First, and pretty much unrelated to the rest of this post, today would have been my gramma's birthday. The most amazing, wonderful and unconditional person in my life. How I miss her. Maybe for her birthday she'll come say hello.
So this is just a question I'm throwing out there. It can be about just about any subject really, but I think this question is a logical one, so here goes.....
At what point has utility become futility? What I mean is, no matter how badly you want something to be, at what point does the fight become more an exercise in futility and lead to more hurt and damage than is either necessary or healthy? At what point is something just not meant to be?
For me in my sport with my big ol' Olympic dream, it took 9 years, once I saw it was a real possibility, to exhaust the effort and decide that my dream wasn't going to be realized, at least not in the way I had hoped. But I came to that realization calmly and rationally and I pretty much had no other choice - which would really explain the calm and rationale in that situation.

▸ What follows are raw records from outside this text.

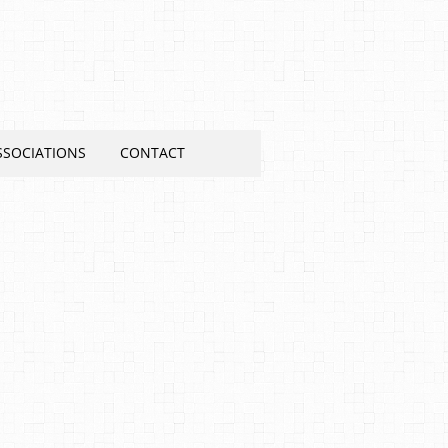
SSOCIATIONS
CONTACT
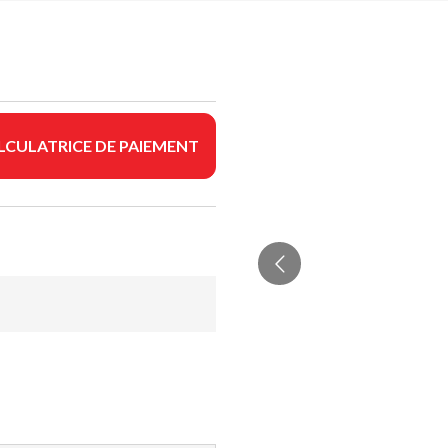
LCULATRICE DE PAIEMENT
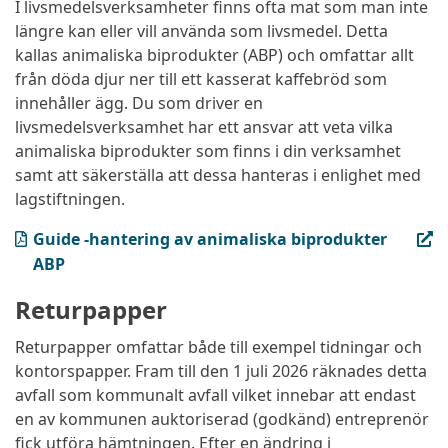
I livsmedelsverksamheter finns ofta mat som man inte
längre kan eller vill använda som livsmedel. Detta
kallas animaliska biprodukter (ABP) och omfattar allt
från döda djur ner till ett kasserat kaffebröd som
innehåller ägg. Du som driver en
livsmedelsverksamhet har ett ansvar att veta vilka
animaliska biprodukter som finns i din verksamhet
samt att säkerställa att dessa hanteras i enlighet med
lagstiftningen.
(PDF, öppnas i ny flik)
Guide -hantering av animaliska biprodukter
ABP
Returpapper
Returpapper omfattar både till exempel tidningar och
kontorspapper. Fram till den 1 juli 2026 räknades detta
avfall som kommunalt avfall vilket innebar att endast
en av kommunen auktoriserad (godkänd) entreprenör
fick utföra hämtningen. Efter en ändring i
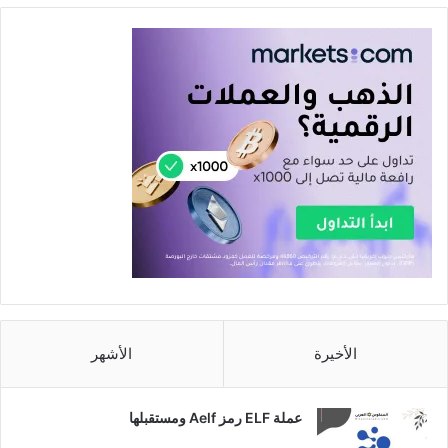
الأخيرة
الأشهر
عملة ELF رمز Aelf ومستقبلها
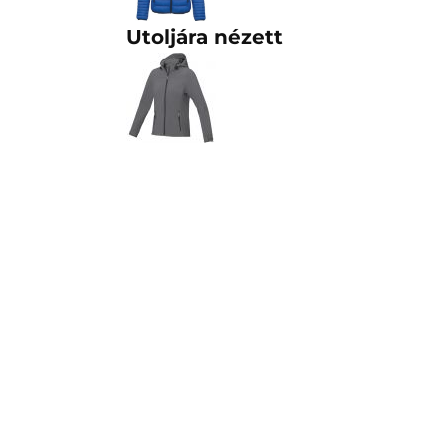
Utoljára nézett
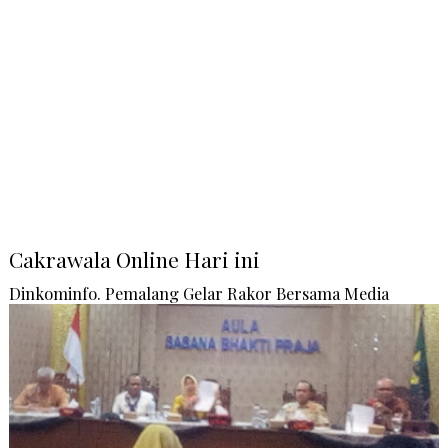
Cakrawala Online Hari ini
Dinkominfo. Pemalang Gelar Rakor Bersama Media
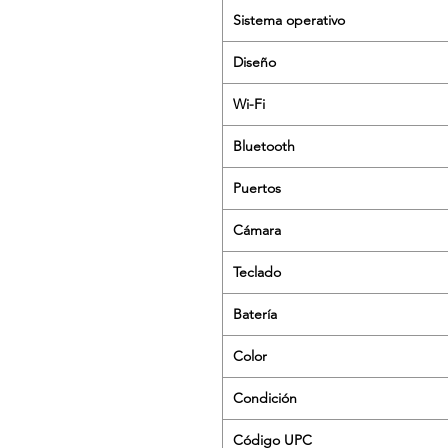
Sistema operativo
Diseño
Wi-Fi
Bluetooth
Puertos
Cámara
Teclado
Batería
Color
Condición
Código UPC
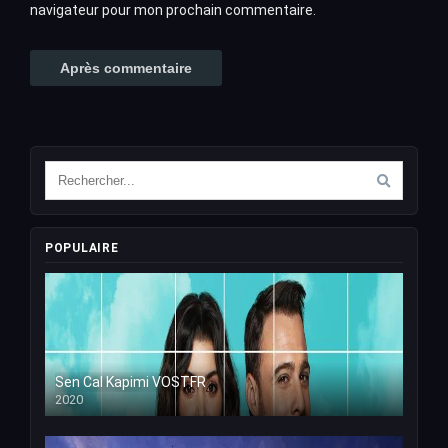
navigateur pour mon prochain commentaire.
POPULAIRE
Sen Cal Kapimi VOSTFR
2020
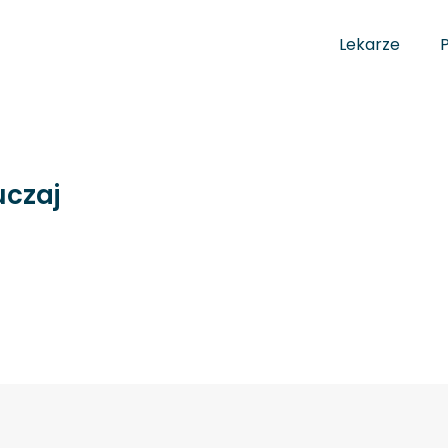
Lekarze
uczaj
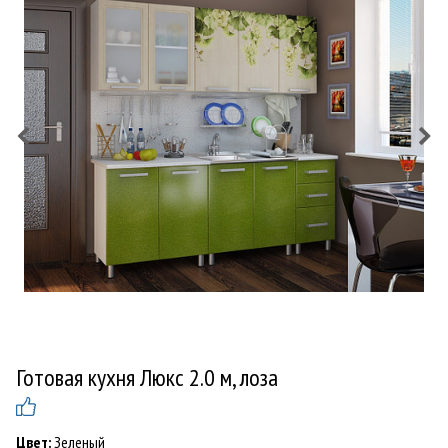
Готовая кухня Люкс 2.0 м, лоза
Цвет:
Зеленый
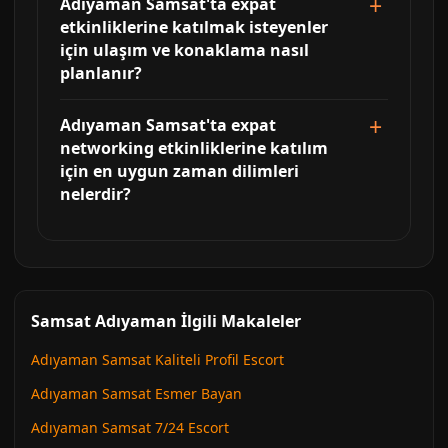
Adıyaman Samsat'ta expat
etkinliklerine katılmak isteyenler
için ulaşım ve konaklama nasıl
planlanır?
Adıyaman Samsat'ta expat
networking etkinliklerine katılım
için en uygun zaman dilimleri
nelerdir?
Samsat Adıyaman İlgili Makaleler
Adıyaman Samsat Kaliteli Profil Escort
Adıyaman Samsat Esmer Bayan
Adıyaman Samsat 7/24 Escort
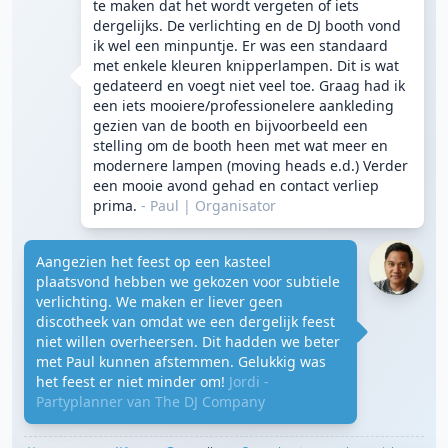
te maken dat het wordt vergeten of iets
dergelijks. De verlichting en de DJ booth vond
ik wel een minpuntje. Er was een standaard
met enkele kleuren knipperlampen. Dit is wat
gedateerd en voegt niet veel toe. Graag had ik
een iets mooiere/professionelere aankleding
gezien van de booth en bijvoorbeeld een
stelling om de booth heen met wat meer en
modernere lampen (moving heads e.d.) Verder
een mooie avond gehad en contact verliep
prima.
- Paul
|
Organisator
Aangezien het feest op een kasteel
plaatsvond hebben we gekozen voor subtiele
verlichting. We maken er liever geen
discotheek van omdat we een dergelijk feest
niet willen overheersen. Dit hadden we beter
met Paul kunnen afstemmen. Gelukkig was
het feest er niet minder om!
Jordi -
Partyplanner van The DJ Company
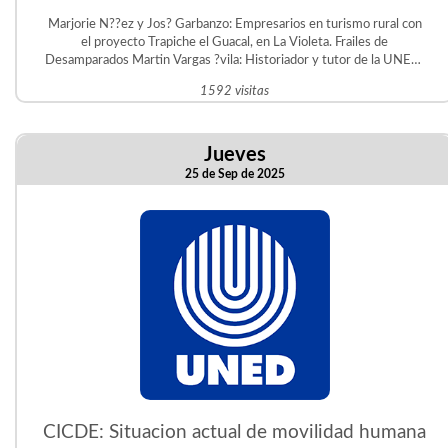
Marjorie N??ez y Jos? Garbanzo: Empresarios en turismo rural con
el proyecto Trapiche el Guacal, en La Violeta. Frailes de
Desamparados Martin Vargas ?vila: Historiador y tutor de la UNED.
Gestor del Proyecto Educativo Judit ?vila en San Crist?bal Sur.
1592 visitas
Jueves
25 de Sep de 2025
CICDE: Situacion actual de movilidad humana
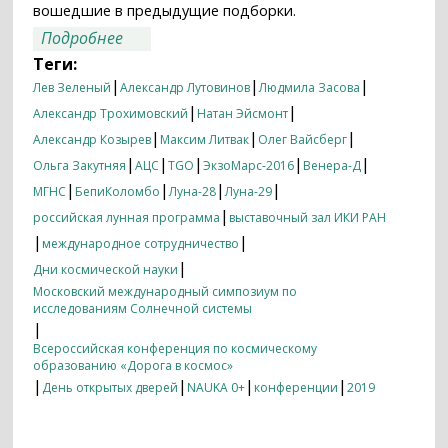
вошедшие в предыдущие подборки.
о Итоги недели 07.10.2019 — 14.10.2019
Подробнее
Теги:
|
|
|
Лев Зеленый
Александр Лутовинов
Людмила Засова
|
|
Александр Трохимовский
Натан Эйсмонт
|
|
|
Александр Козырев
Максим Литвак
Олег Вайсберг
|
|
|
|
|
Ольга Закутняя
АЦС
TGO
ЭкзоМарс-2016
Венера-Д
|
|
|
|
МГНС
БепиКоломбо
Луна-28
Луна-29
|
российская лунная программа
выставочный зал ИКИ РАН
|
|
международное сотрудничество
|
Дни космической науки
Московский международный симпозиум по
исследованиям Солнечной системы
|
Всероссийская конференция по космическому
образованию «Дорога в космос»
|
|
|
|
День открытых дверей
NAUKA 0+
конференции
2019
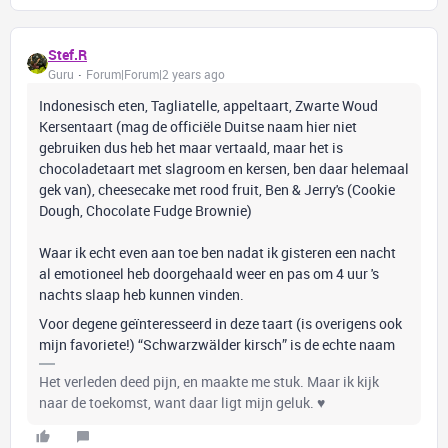
Stef.R
Guru
Forum|Forum|2 years ago
Indonesisch eten, Tagliatelle, appeltaart, Zwarte Woud
Kersentaart (mag de officiële Duitse naam hier niet
gebruiken dus heb het maar vertaald, maar het is
chocoladetaart met slagroom en kersen, ben daar helemaal
gek van), cheesecake met rood fruit, Ben & Jerry's (Cookie
Dough, Chocolate Fudge Brownie)
Waar ik echt even aan toe ben nadat ik gisteren een nacht
al emotioneel heb doorgehaald weer en pas om 4 uur 's
nachts slaap heb kunnen vinden.
Voor degene geïnteresseerd in deze taart (is overigens ook
mijn favoriete!) “Schwarzwälder kirsch” is de echte naam
Het verleden deed pijn, en maakte me stuk. Maar ik kijk
naar de toekomst, want daar ligt mijn geluk. ♥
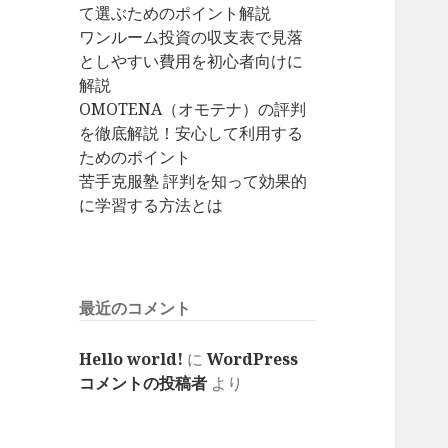
て選ぶためのポイント解説
ワンルーム投資の収支表で見落
としやすい費用を初心者向けに
解説
OMOTENA（オモテナ）の評判
を徹底解説！安心して利用する
ためのポイント
苦手克服塾 評判を知って効果的
に学習する方法とは
最近のコメント
Hello world!
に
WordPress
コメントの投稿者
より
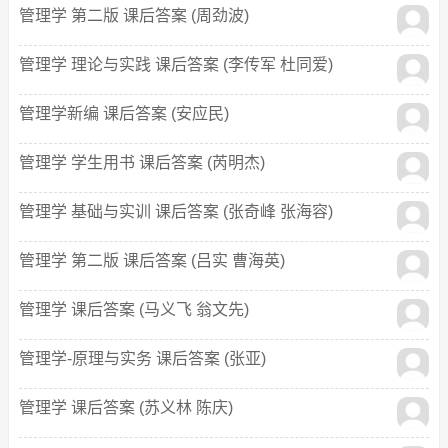
管理学 第二版 课后答案 (周劲波)
管理学 理论与实践 课后答案 (李传军 杜同爱)
管理学新编 课后答案 (安应民)
管理学 学生用书 课后答案 (芮明杰)
管理学 基础与实训 课后答案 (张奇峰 张海容)
管理学 第二版 课后答案 (吕实 曹海英)
管理学 课后答案 (马义飞 翁文先)
管理学-原理与实务 课后答案 (张亚)
管理学 课后答案 (苏义林 陈庆)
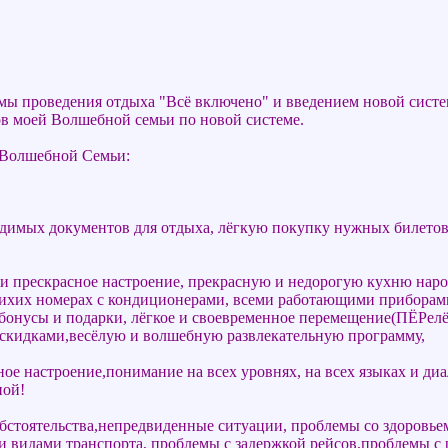
емы проведения отдыха "Всё включено" и введением новой систе
ов моей Волшебной семьи по новой системе.
 Волшебной Семьи:
одимых документов для отдыха, лёгкую покупку нужных билето
 прескрасное настроение, прекрасную и недорогую кухню народ
ихих номерах с кондиционерами, всеми работающими приборами
бонусы и подарки, лёгкое и своевременное перемещение(ПЁРел
 скидками,весёлую и волшебную развлекательную программу,
ое настроение,понимание на всех уровнях, на всех языках и диал
ной!
бстоятельства,непредвиденные ситуации, проблемы со здоровье
 видами транспорта, проблемы с задержкой рейсов,проблемы с р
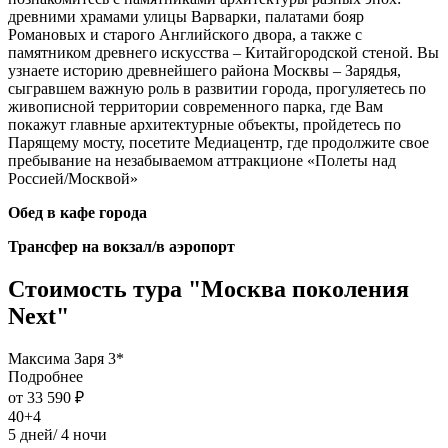
древними храмами улицы Варварки, палатами бояр
Романовых и старого Английского двора, а также с
памятником древнего искусства – Китайгородской стеной. Вы
узнаете историю древнейшего района Москвы – Зарядья,
сыгравшем важную роль в развитии города, прогуляетесь по
живописной территории современного парка, где Вам
покажут главные архитектурные объекты, пройдетесь по
Парящему мосту, посетите Медиацентр, где продолжите свое
пребывание на незабываемом аттракционе «Полеты над
Россией/Москвой»
Обед в кафе города
Трансфер на вокзал/в аэропорт
Стоимость тура "Москва поколения
Next"
Максима Заря 3*
Подробнее
от 33 590 ₽
40+4
5 дней/ 4 ночи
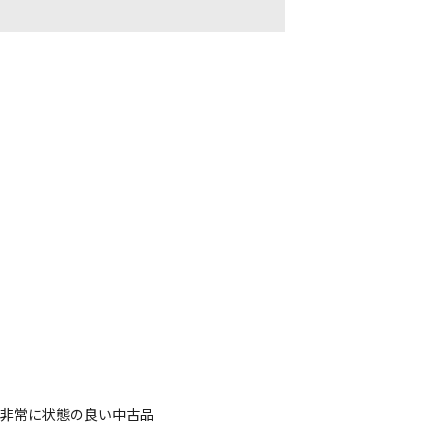
、非常に状態の良い中古品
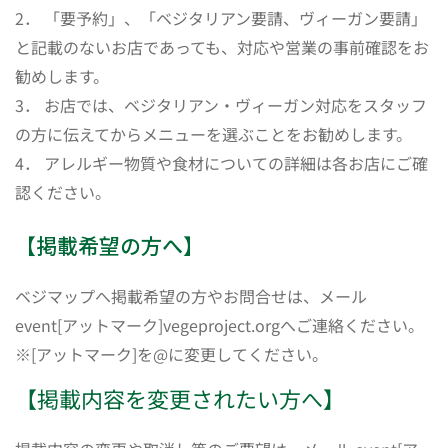
2． 「要予約」、「ベジタリアン要請、ヴィーガン要請」
と記載のないお店であっても、対応や営業の事前確認をお
勧めします。
3． お店では、ベジタリアン・ヴィーガン対応をスタッフ
の方に伝えてからメニューを選ぶことをお勧めします。
4． アレルギー物質や食材についての詳細は各お店にご確
認ください。
【掲載希望の方へ】
ベジマップへ掲載希望の方やお問合せは、メール
event[アットマーク]vegeproject.orgへご連絡ください。
※[アットマーク]を@に変更してください。
【掲載内容を変更されたい方へ】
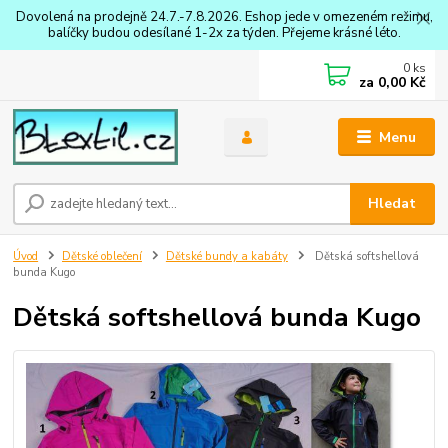
Dovolená na prodejně 24.7.-7.8.2026. Eshop jede v omezeném režimu,
balíčky budou odesílané 1-2x za týden. Přejeme krásné léto.
0
ks
za
0,00 Kč
Menu
Hledat
Úvod
Dětské oblečení
Dětské bundy a kabáty
Dětská softshellová
bunda Kugo
Dětská softshellová bunda Kugo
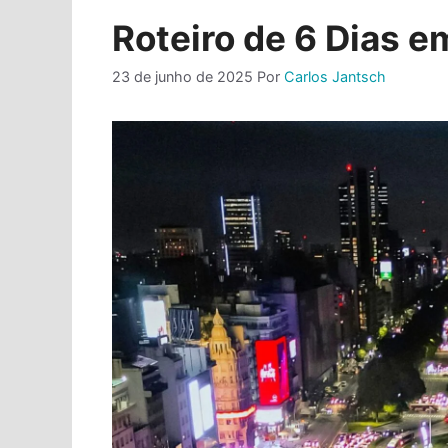
Roteiro de 6 Dias 
23 de junho de 2025
Por
Carlos Jantsch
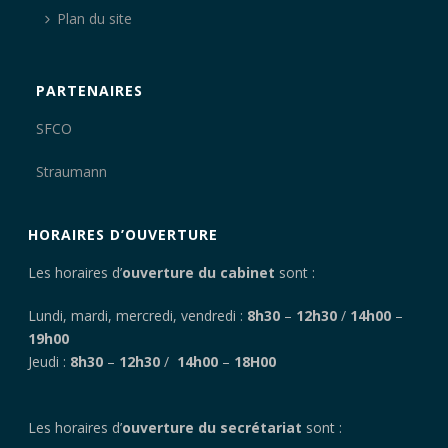
Plan du site
PARTENAIRES
SFCO
Straumann
HORAIRES D’OUVERTURE
Les horaires d’
ouverture du cabinet
sont :
Lundi, mardi, mercredi, vendredi :
8h30
–
12h30
/
14h00
–
19h00
Jeudi :
8h30
–
12h30
/
14h00
–
18H00
Les horaires d’
ouverture du secrétariat
sont :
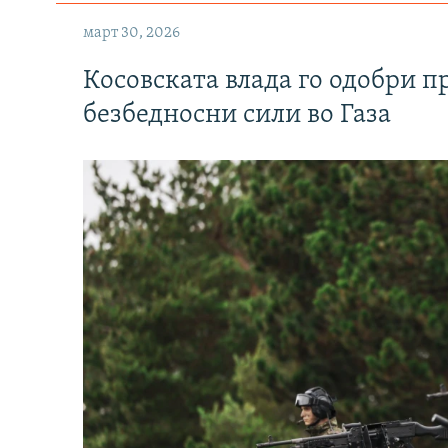
март 30, 2026
Косовската влада го одобри п
безбедносни сили во Газа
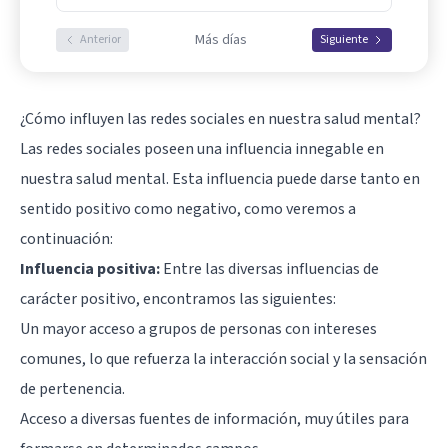
Más días
Anterior
Siguiente
¿Cómo influyen las redes sociales en nuestra salud mental?
Las redes sociales poseen una influencia innegable en
nuestra salud mental. Esta influencia puede darse tanto en
sentido positivo como negativo, como veremos a
continuación:
Influencia positiva:
Entre las diversas influencias de
carácter positivo, encontramos las siguientes:
Un mayor acceso a grupos de personas con intereses
comunes, lo que refuerza la interacción social y la sensación
de pertenencia.
Acceso a diversas fuentes de información, muy útiles para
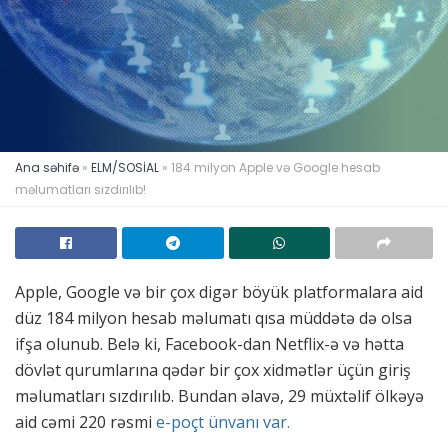
Ana səhifə
»
ELM/SOSİAL
»
184 milyon Apple və Google hesab
məlumatları sızdırılıb!
Apple, Google və bir çox digər böyük platformalara aid
düz 184 milyon hesab məlumatı qısa müddətə də olsa
ifşa olunub. Belə ki, Facebook-dan Netflix-ə və hətta
dövlət qurumlarına qədər bir çox xidmətlər üçün giriş
məlumatları sızdırılıb. Bundan əlavə, 29 müxtəlif ölkəyə
aid cəmi 220 rəsmi
e-poçt ünvanı var.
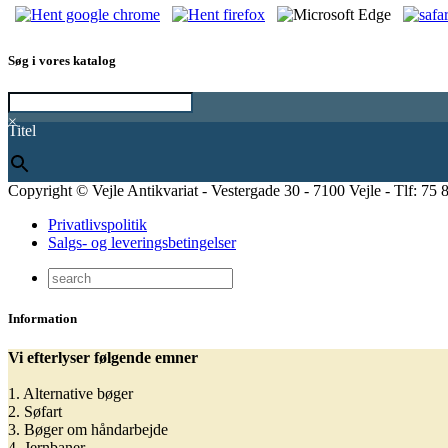
Søg i vores katalog
×
Titel
Copyright © Vejle Antikvariat - Vestergade 30 - 7100 Vejle - Tlf: 75 
Privatlivspolitik
Salgs- og leveringsbetingelser
Information
Vi efterlyser følgende emner
1. Alternative bøger
2. Søfart
3. Bøger om håndarbejde
4. Jernbaner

But what about with life? What if you love a thing or a person or a job so much that you can't imagine your life without it? Or what's more, you refuse to see your life without it? What if leaving that means losing an entire future you had seen clear as day, because you can't seem to get your shit together where that subject is concerned? Then what? I guess that was true for me with my Olympic dream as well, but even when I saw myself on the podium over and over and over, I knew that moment - while it would last a lifetime - would still only be a moment and that there was more life to live. With other situations, it feels more like if I let go, or it lets go of me, that I would experience a death of sorts, and while I know I could recover, I just don't think I would want to. I can't believe I just admitted that, but there it is, so the delete button will remain unpressed.
So the question remains....how does it come together and how the fuck do I obtain the skills to force what I love and want and crave, to work? We all know the answer to that is that you can't force anything. It either is or isn't, but I think the variable there is the effort. The effort and desire make all the difference in sports, all the difference in work, so why not in life and love? Why not try so hard and give so much that you can't possibly say you didn't exhaust every effort. Because what if it works? I mean what about when it works? That's one helluva fucking payoff, then.
I mean, if the pros and cons are at 50/50, or even 70/30 (in favor), how do I tie up the balance to yield the life I see and want so much? How do we make it all work, the whole life, career, love, achievement, without letting go?